American college football season

The 1881 Harvard Crimson football team represented Harvard University in the 1881 college football season. They Crimson compiled a record of 6–1–1. The team was managed by first-year head coach, Lucius Littauer, and captained for the second year by William H. Manning.

==Schedule==

| Date | Time | Opponent | Site | Result | Attendance | Source |
|---|---|---|---|---|---|---|
| October 20 | 3:00 p.m. | Montreal Football Club | Boston Baseball Grounds; Boston, MA; | W 2–0 | 400–600 |  |
| October 22 | 3:20 p.m. | Ottawa Football Club | Holmes Field; Cambridge, MA; | W 9–1 | 1,000 |  |
| October 29 |  | at Brittania Football Club | Montreal, QC | W 2–0 |  |  |
| October 31 | 3:15 p.m. | Michigan | Boston Baseball Grounds; Boston, MA; | W 4–0 | 100 |  |
| November 2 | 3:36 p.m. | vs. Penn | Polo Grounds; New York, NY (rivalry); | W 2–0 | 200 |  |
| November 5 | 2:30 p.m. | Columbia | Holmes Field; Cambridge, MA; | W 1–0 | 2,000 |  |
| November 12 | 2:40 p.m. | at Yale | New Haven, CT (rivalry) | L 0–1 | 1,500 |  |
| November 19 | 2:30 p.m. | vs. Princeton | Polo Grounds; New York, NY (rivalry); | T 0–0 | 2,500 |  |

==Game summaries==
===October 31: Harvard 4, Michigan 0===
Harvard played Michigan on October 31 in the first matchup of teams from the west and east. The Boston Journal carried a lengthy article about the game, saying that Harvard scored one touchdown and Michigan none. "Yesterday afternoon, in a drenching rain, for the first time an Eastern foot-ball eleven played with a Western eleven. The Western college boys have long wished a chance to try their powers with Eastern opponents, and, to effect this, the University of Michigan this fall have sent on a representative eleven to play the largest of the Eastern colleges. Their first opponent were the Harvard team. They were beaten but with fair weather the result would have been very uncertain. As it was, Harvard won more by luck than by superiority in strength or skill, for with the exception of the first ten minutes they were forced to play a defensive game. ... During the second half hour the ball was near the Harvard line constantly. Once it came within three feet of the chalk, but the most desperate fighting on the Harvard forced it back foot by foot until the immediate danger was over. ... The Michigan team excelled in running, and their tackling was very fair. As to passing, they did very little. It was by all odds the best game seen in Boston this fall."

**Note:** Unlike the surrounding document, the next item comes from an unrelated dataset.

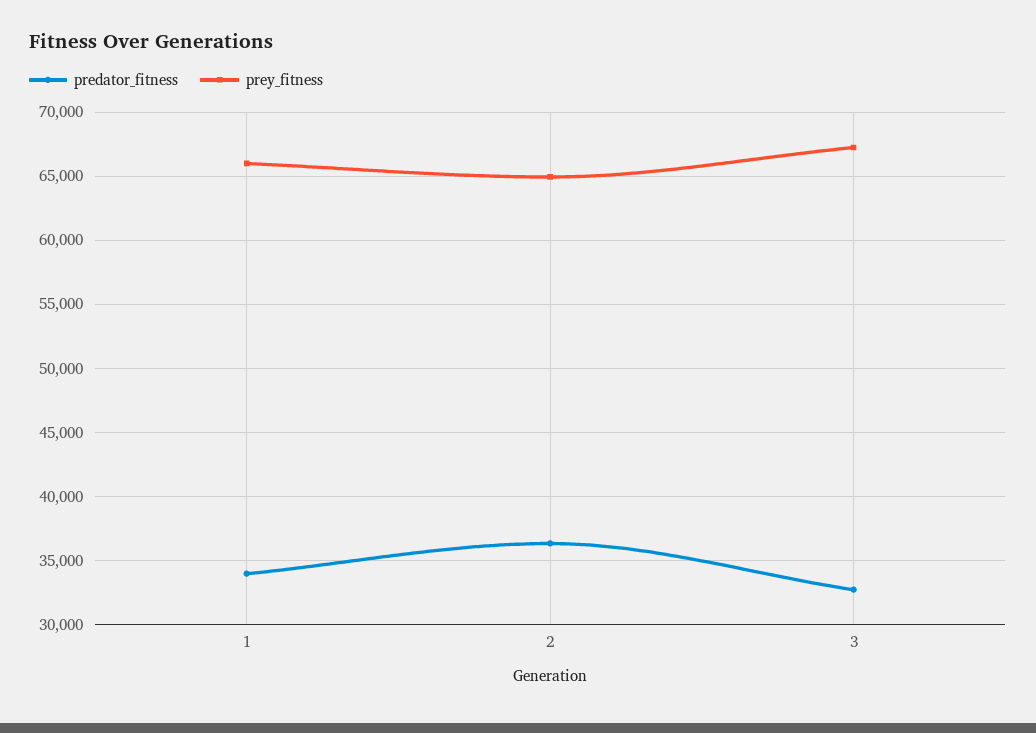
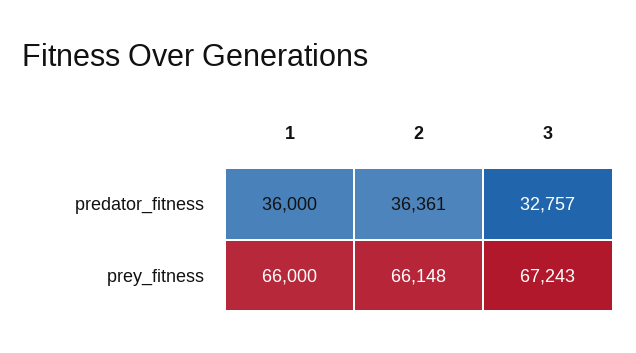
predator_fitness, 1: 34000 -> 36000
prey_fitness, 2: 65000 -> 66148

In 1901, one of the Michigan players, Fred Townsend, wrote an account of the 1881 trip. He said Harvard scored a touchdown at the very beginning of the game, but missed the try for goal. Michigan recovered and came within three yards of scoring a touchdown in the second half, but they were held for downs by the bigger Harvard players.